Data Storage for VDI – Part 3 – Read and Write Cachin
Before I talk about the efficiencies of various RAID configurations, I’d like to get the potentially contentious subject of cache efficiency out of the way. According to Rubens each desktop will generate about 7 random write IOPS. If we work with a modest number of 28 15K spindles in a RAID-5 configuration, then these spindles could support about 235 desktops worth of write I/O. While write caching helps with performance, this much I/O will fill 1GB of write cache in less than three minutes. Once the cache is full, writes will only be as fast as your back end IO. Rueben addresses this pretty well when he says.
The fact is that when the number of writes remains below a certain level, most of them are handled by cache. Therefore it is fast; much faster than for reads. This cache is, however, only a temporary solution for handling the occasional write IO. If write IOs are sustained and great in number, this cache needs to constantly flush to disk, making it practically ineffective. Since, with VDI, the large part of the IOs are write IOs, we cannot assume the cache will fix the write IO problems, and we will always need the proper number of disks to handle the write IOs
Again, when it comes to traditional SAN arrays he’s right on the money here, but lacks a little bit on how write cache can improve write throughput.
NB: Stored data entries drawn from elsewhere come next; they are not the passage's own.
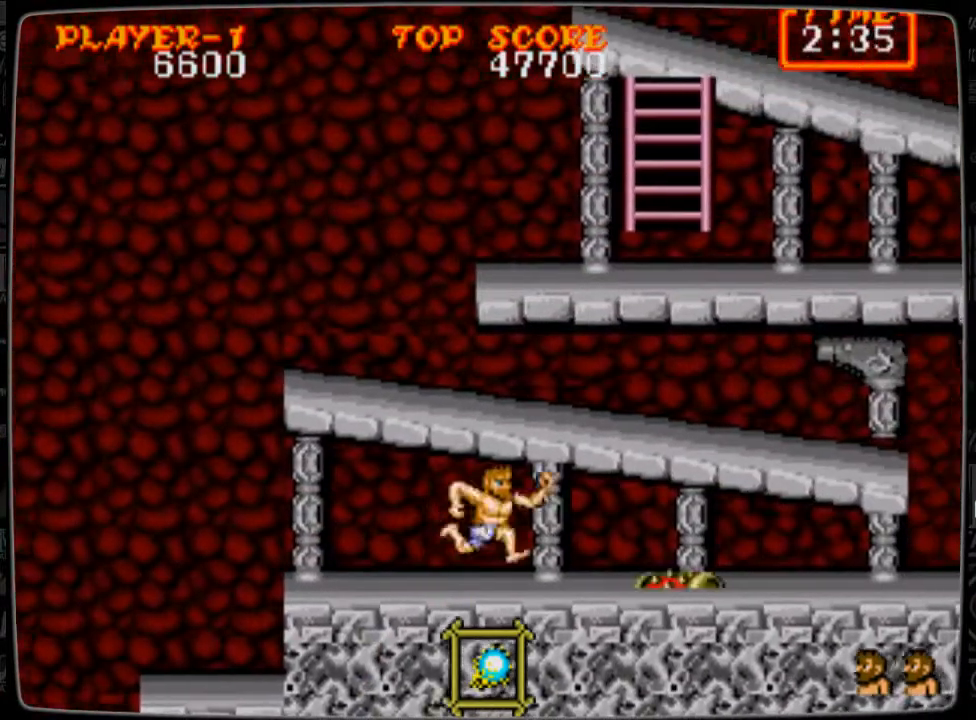
{"buttons": ["B", "DPAD_DOWN"], "events": [[291, "A", "down"], [333, "A", "up"], [333, "DPAD_DOWN", "down"], [375, "DPAD_RIGHT", "up"], [417, "B", "down"]]}
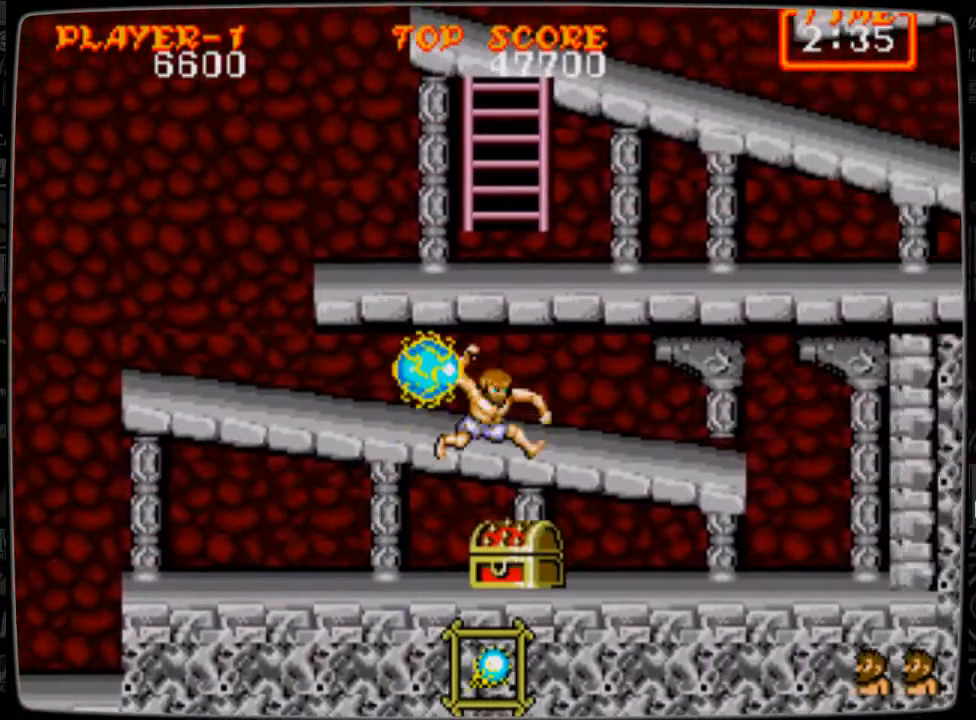
{"buttons": ["DPAD_RIGHT"], "events": [[42, "B", "up"], [83, "B", "down"], [125, "B", "up"], [209, "B", "down"], [250, "B", "up"], [292, "DPAD_DOWN", "up"], [334, "DPAD_RIGHT", "down"]]}
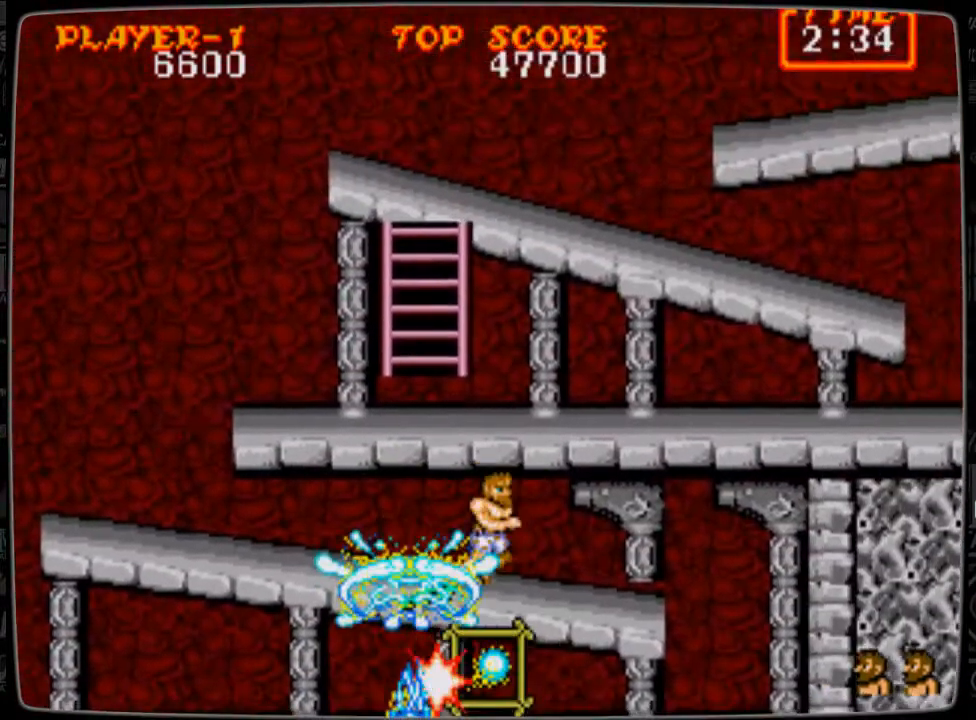
{"buttons": [], "events": [[292, "DPAD_RIGHT", "up"]]}
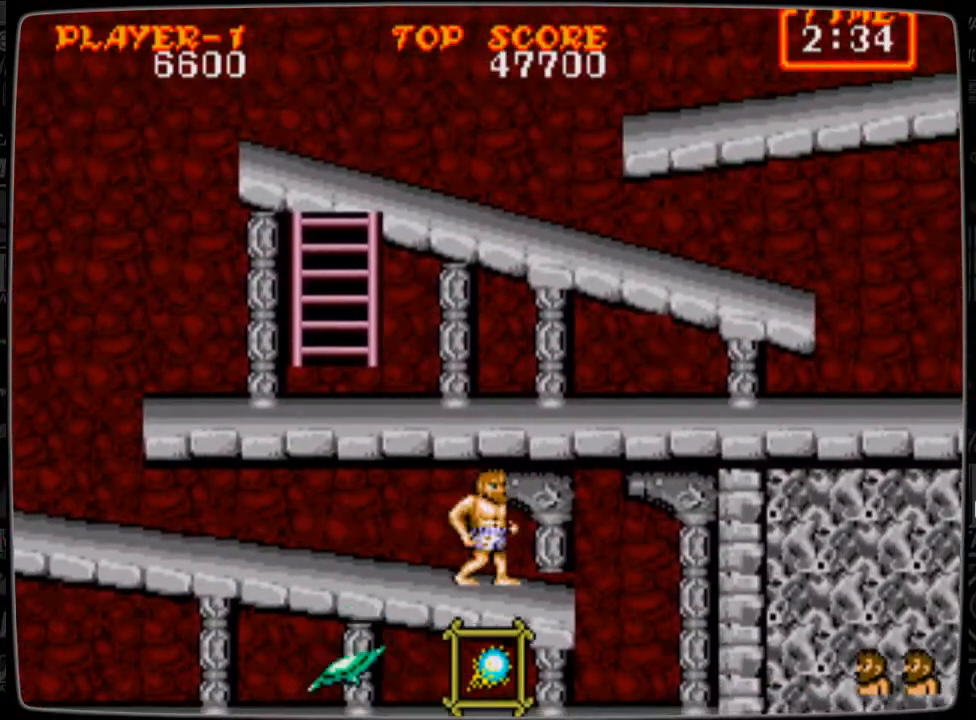
{"buttons": ["DPAD_LEFT"], "events": [[292, "DPAD_LEFT", "down"]]}
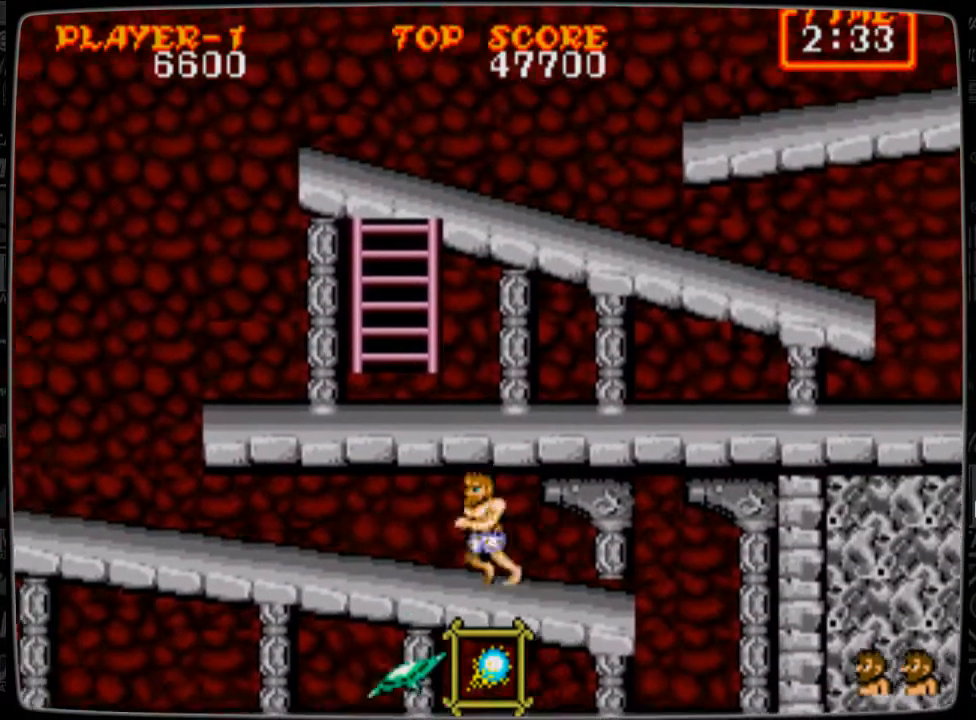
{"buttons": ["A", "DPAD_LEFT"], "events": [[333, "A", "down"]]}
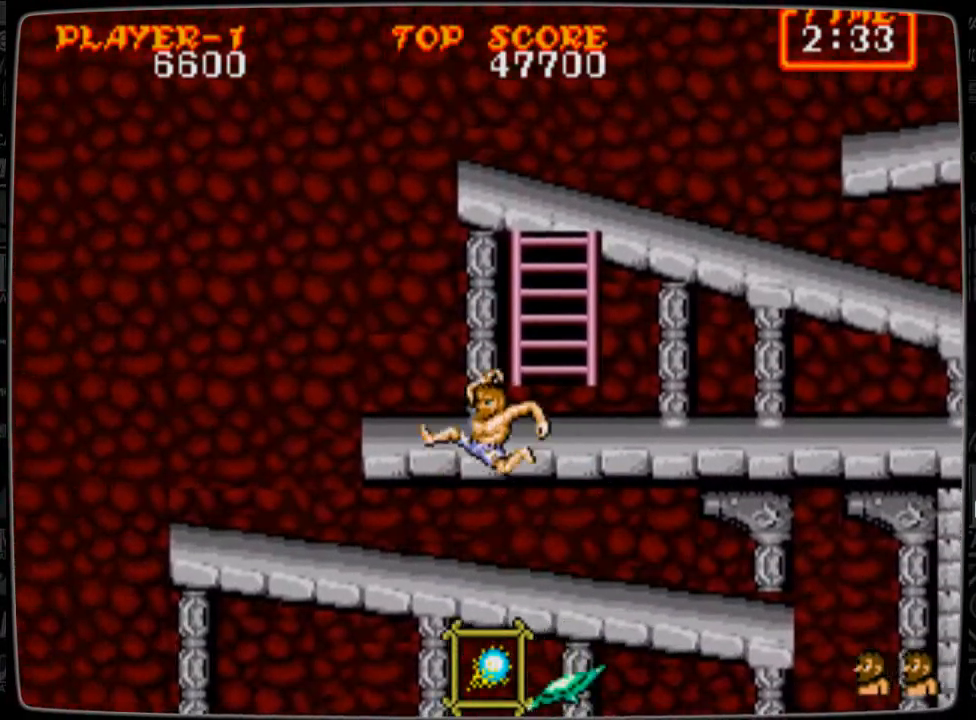
{"buttons": ["DPAD_RIGHT"], "events": [[83, "DPAD_LEFT", "up"], [167, "A", "up"], [209, "DPAD_RIGHT", "down"]]}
While write cache does help for transient workload spikes, in most modular arrays with VDI workloads consisting of a consistently high level of random writes, the main role of the write cache is to allow multiple RAID operations to be coalesced into a single operation. This is done by writing more than one block into the same RAID stripe, which offsets the parity IO against more than one data IO. A good description of how write coalescing works can be found in this IBM RAID Patent. How well this works in a traditional SAN array depends on two main factors
- The amount of sequentiality in the write data stream
- The size of the active working set (e.g. if all of the blocks are being written to pretty much the same place on the same LUN write coalescing will work well, if they’re randomly placed across the LUN and across different LUNs, its effect is limited).
While I don’t have hard metrics to hand for this, anecdotal evidence suggests that the working set sizes for writes in VDI deployments are about 5% of the allocated capacity. Furthermore, while there might be good sequentiality at the beginning of VDI deployments this would almost certainly decrease over time as free space within the virtual desktop’s filesystems fragments. Based on the research I’ve done it would appear that write coalescing with traditional styles of write caching only seems to the improve the write IEF by less than 1%, though I’d be happy to hear if anyone has solid evidence to suggest otherwise
Because there is no RAID overhead for reads in RAID-0, 10, 5 and 6, they should be almost 100% efficient, probably more so depending on the following three factors
- The size of the read cache
- The size of the active data set (i.e. how much of the data is being accessed in a short period of time)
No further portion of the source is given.